→ DOCUMENT SEGMENT
The US government has pushed back the publication of the new definition of the food claim “healthy”.

In December, the then Biden administration set out plans to redefine what could be deemed as “healthy” products.

The US Food and Drug Administration published the final rule, which is voluntary, on 27 December. It was set to come into effect yesterday (25 February) but has been delayed until 28 April.

A spokesperson for the US Department of Health and Human Services pointed to the inauguration-day announcement by President Trump to put a freeze on the publication of new rules.

A statement on the US Federal Register read: “With respect to rules that have been published in the Federal Register but have not taken effect, the memorandum orders agencies to consider postponing the rules’ effective dates for 60 days (i.e. until April 28, 2025) for the purpose of reviewing any questions of fact, law, and policy the rules may raise.”

The new requirements cover when the term “healthy” can be used as an “implied nutrient content claim” on food labels.

→ DATA RECORDS
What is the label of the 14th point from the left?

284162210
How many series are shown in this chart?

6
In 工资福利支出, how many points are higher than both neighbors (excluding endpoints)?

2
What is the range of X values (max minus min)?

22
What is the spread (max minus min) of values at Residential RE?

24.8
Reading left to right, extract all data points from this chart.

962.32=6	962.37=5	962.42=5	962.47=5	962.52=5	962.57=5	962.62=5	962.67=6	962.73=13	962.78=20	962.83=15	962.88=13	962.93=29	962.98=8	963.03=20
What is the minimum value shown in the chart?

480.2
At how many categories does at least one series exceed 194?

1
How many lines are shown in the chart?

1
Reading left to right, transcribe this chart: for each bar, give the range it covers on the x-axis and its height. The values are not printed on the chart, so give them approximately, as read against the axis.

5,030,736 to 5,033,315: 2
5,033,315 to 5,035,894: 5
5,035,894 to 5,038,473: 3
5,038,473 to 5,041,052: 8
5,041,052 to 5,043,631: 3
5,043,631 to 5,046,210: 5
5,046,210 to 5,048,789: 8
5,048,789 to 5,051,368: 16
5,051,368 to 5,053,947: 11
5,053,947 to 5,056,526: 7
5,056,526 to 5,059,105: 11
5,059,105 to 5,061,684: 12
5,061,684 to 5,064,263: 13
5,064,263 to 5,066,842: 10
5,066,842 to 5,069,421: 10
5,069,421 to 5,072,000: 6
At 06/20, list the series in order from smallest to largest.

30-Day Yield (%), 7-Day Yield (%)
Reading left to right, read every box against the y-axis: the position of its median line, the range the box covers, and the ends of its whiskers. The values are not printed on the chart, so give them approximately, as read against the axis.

→ BRIEF 1
Answer these questions using the report on the "healthy" food claim rule:
(a) On what date did the US Food and Drug Administration publish the final rule?
(b) To what date has the rule's effective date been pushed back?
(c) A spokesperson for which department pointed to President Trump's inauguration-day announcement?
→ BRIEF 2
Write the next few sentences of the report on the "healthy" food claim rule, picking up after its final sentence.

→ ANSWER 1
(a) 27 December
(b) 28 April
(c) The US Department of Health and Human Services

→ ANSWER 2
To be classified as healthy, foods will now have to contain a certain amount of the nutritional food elements “from at least one of the food groups or sub-groups” listed by the Dietary Guidelines for Americans – fruits, vegetables, fish, olive oil, nuts and grains, for instance. Fat-free, dairy-free and protein foods are others.

Additionally, the healthy claim can only be used if the products “adhere to specified limits” on saturated fat, sodium and added sugars.

The date for food companies to comply is not until 2028 and the delay has not changed that deadline.

Last week, a senior official at the FDA reportedly quit, pointing to recent staff cuts at the food-safety agency.

According to multiple reports in the US, Jim Jones, the head of the FDA’s food division, stepped down.

The news was first reported by specialist US food policy publication Food Fix.

In a subsequent report, Bloomberg said it had viewed a resignation letter Jones sent to Sara Brenner, the acting commissioner at the FDA.

Jones was appointed to the then new role of deputy commissioner for human foods at the FDA in 2023. He was brought in to oversee the restructure of the agency’s Human Foods Program after the organisation was criticised for its role in the infant-formula supply crisis in the country a year earlier.

Bloomberg said that, in the letter, Jones referred to the laying off of 89 staff within the FDA’s food division as “indiscriminate”.

Earlier this month, the Trump administration cut thousands of federal jobs.

On Monday, NBC reported the administration was reinstating some staff at the FDA’s medical-devices unit.